*WAT TE DOEN*
Ga verder met de uitspraak over de overdracht van eiser aan Zwitserland, vanaf het punt waar de tekst ophoudt.
======== PAGINAFRAGMENT
De rechtbank is van oordeel dat verweerder zich terecht en deugdelijk gemotiveerd op het standpunt heeft gesteld dat eiser er niet in is geslaagd aannemelijk te maken dat hij bij overdracht aan Zwitserland, als gevolg van het niet nakomen van de internationale verplichtingen door de Zwitserse autoriteiten met betrekking tot de asielprocedure, een reëel risico loopt op een met artikel 3 van het EVRM en artikel 4 van het Handvest strijdige behandeling. Eiser heeft namelijk geen objectieve landeninformatie verstrekt over de werking van het asiel- en opvangsysteem in Zwitserland en eisers verklaringen over wat hij zelf in Zwitserland heeft meegemaakt bevatten geen concrete aanwijzingen dat hij bij overdracht aan Zwitserland een reëel risico loopt op een behandeling als hiervoor bedoeld. Eiser heeft tijdens het Dublingehoor (op 22 maart 2025) weliswaar verklaard dat hij in Zwitserland een document heeft moeten ondertekenen waarmee hij afstand deed van leefgeld en medische zorg, maar hij heeft dit, zoals verweerder terecht heeft gesteld, niet onderbouwd (bijvoorbeeld door overlegging van (een foto of kopie van) dat document). Bovendien volgt uit zijn verklaringen dat hij dit document heeft ondertekend nadat zijn asielprocedure definitief was afgerond en hij dus was uitgeprocedeerd en niet meer de status van asielzoeker had. Verder geldt dat eiser niet eerder als Dublinclaimant aan Zwitserland is overgedragen en dus niet uit eigen ervaring kan verklaren over de wijze waarop Dublinclaimanten in Zwitserland worden behandeld. Voorts geldt dat de Zwitserse autoriteiten met het claimakkoord hebben gegarandeerd dat de asielaanvraag van eiser zal worden behandeld.
5.4.
================
======== AANGELEVERD MATERIAAL
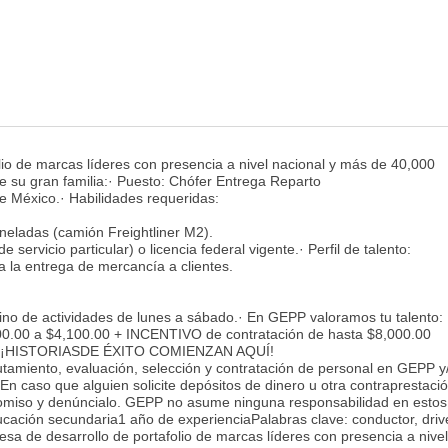
io de marcas líderes con presencia a nivel nacional y más de 40,000
de su gran familia:· Puesto: Chófer Entrega Reparto
e México.· Habilidades requeridas:
neladas (camión Freightliner M2).
e servicio particular) o licencia federal vigente.· Perfil de talento:
 la entrega de mercancía a clientes.
ino de actividades de lunes a sábado.· En GEPP valoramos tu talento:
0.00 a $4,100.00 + INCENTIVO de contratación de hasta $8,000.00
ley.· ¡HISTORIASDE ÉXITO COMIENZAN AQUÍ!
lutamiento, evaluación, selección y contratación de personal en GEPP y
. En caso que alguien solicite depósitos de dinero u otra contraprestaci
 omiso y denúncialo. GEPP no asume ninguna responsabilidad en estos
ación secundaria1 año de experienciaPalabras clave: conductor, drive
sa de desarrollo de portafolio de marcas líderes con presencia a nivel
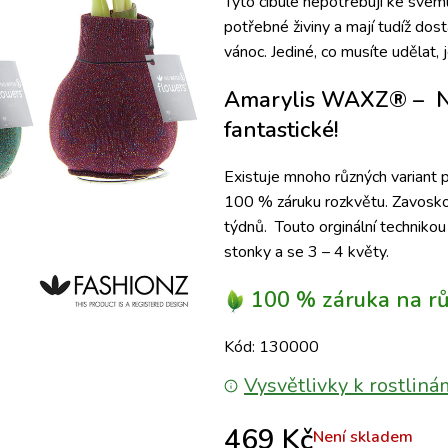
Tyto cibule nepotřebují ke svém
potřebné živiny a
mají tudíž dos
vánoc.
Jediné
, co musíte udělat, 
Amarylis WAXZ
® –
N
fantastické!
Existuje mnoho různých variant
100 % záruku rozkvětu.
Zavoskov
týdnů.
Touto orginální techniko
stonky a se 3 – 4 květy.
100 % záruka na rů
Kód: 130000
Vysvětlivky k rostliná
469
Kč
Není skladem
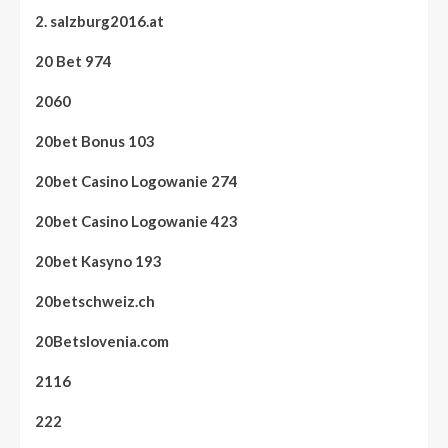
2. salzburg2016.at
20 Bet 974
2060
20bet Bonus 103
20bet Casino Logowanie 274
20bet Casino Logowanie 423
20bet Kasyno 193
20betschweiz.ch
20Betslovenia.com
2116
222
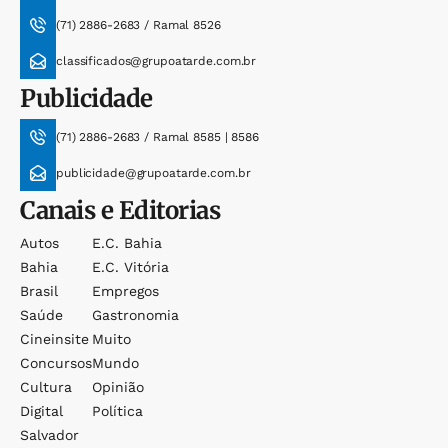
(71) 2886-2683 / Ramal 8526
classificados@grupoatarde.com.br
Publicidade
(71) 2886-2683 / Ramal 8585 | 8586
publicidade@grupoatarde.com.br
Canais e Editorias
Autos
E.c. Bahia
Bahia
E.c. Vitória
Brasil
Empregos
Saúde
Gastronomia
Cineinsite
Muito
Concursos
Mundo
Cultura
Opinião
Digital
Política
Salvador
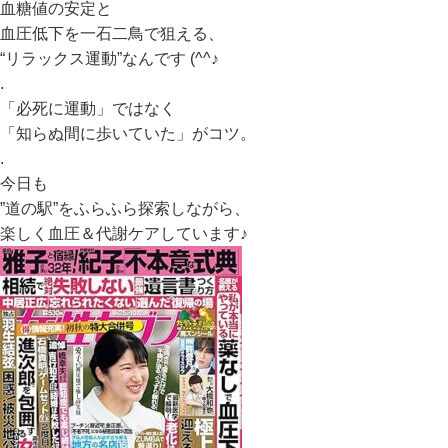
血糖値の安定と
血圧低下を一石二鳥で狙える、
“リラックス運動”なんです (^^♪
.
「必死に運動」ではなく
「知らぬ間に歩いていた」がコツ。
.
今日も
”道の駅”をふらふら探索しながら、
楽しく血圧＆代謝ケアしています♪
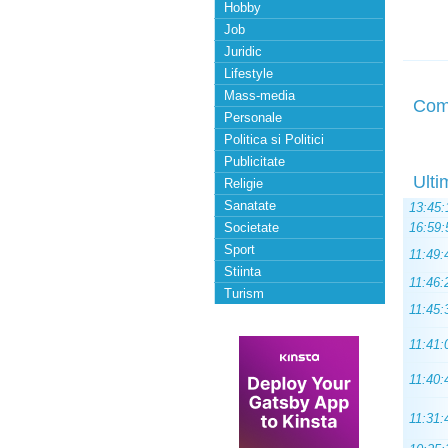
Hobby
Job
Juridic
Lifestyle
Mass-media
Com
Personale
Politica si Politici
Publicitate
Ulti
Religie
Sanatate
13:45:
Societate
16:59:
Sport
11:49:
Stiinta
11:46:
Turism
11:45:
11:41:
11:40:
11:31:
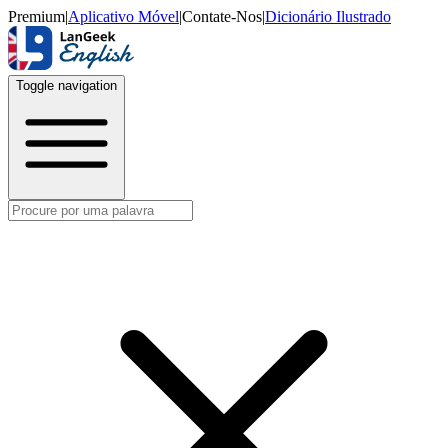
Premium
|
Aplicativo Móvel
|
Contate-Nos
|
Dicionário Ilustrado
Toggle navigation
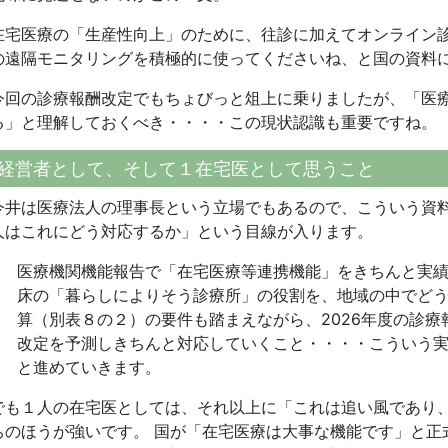
在宅医療の「生産性向上」のために、往診に加えてオンライン診療（D
の遠隔モニタリングを積極的に使ってくださいね、と国の資料
今回の診療報酬改定でもちょびっと俎上に乗りましたが、「医
る」と理解しておくべき・・・・この現状認識も重要ですね。
経営者として、そして１在宅医として思うこと
今井は医療法人の理事長という立場でもあるので、こういう資
人はこれにどう対応するか」という目線が入ります。
医療機関機能報告で「在宅医療等連携機能」をきちんと実績
床の「暮らしによりそう診療所」の役割を、地域の中でど
算（別表８の２）の要件も踏まえながら、2026年度の診
改定を予測しきちんと対応していくこと・・・・こういう
と進めていきます。
でも１人の在宅医としては、それ以上に「これは追い風であり
ちのほうが強いです。 国が「在宅医療は大事な機能です」と正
================
*RESULTAAT*
De rechtbank overweegt verder dat als eiser zich na overdracht aan Zwitserland, onverhoopt, geconfronteerd zou zien met problemen (bijvoorbeeld bij toegang tot medische zorg), hij zich hierover dient te beklagen bij de Zwitserse (desnoods hogere/rechterlijke) autoriteiten (vgl. het arrest van het Europees Hof voor de Rechten van de Mens van 2 december 2008, ECLI:CE:ECHR:2008:1202DEC003273308, in de zaak K.R.S. tegen het Verenigd Koninkrijk). Eiser heeft niet gesteld, laat staan aannemelijk gemaakt, dat dit in Zwitserland voor Dublinclaimanten niet kan of zinloos is.
5.5.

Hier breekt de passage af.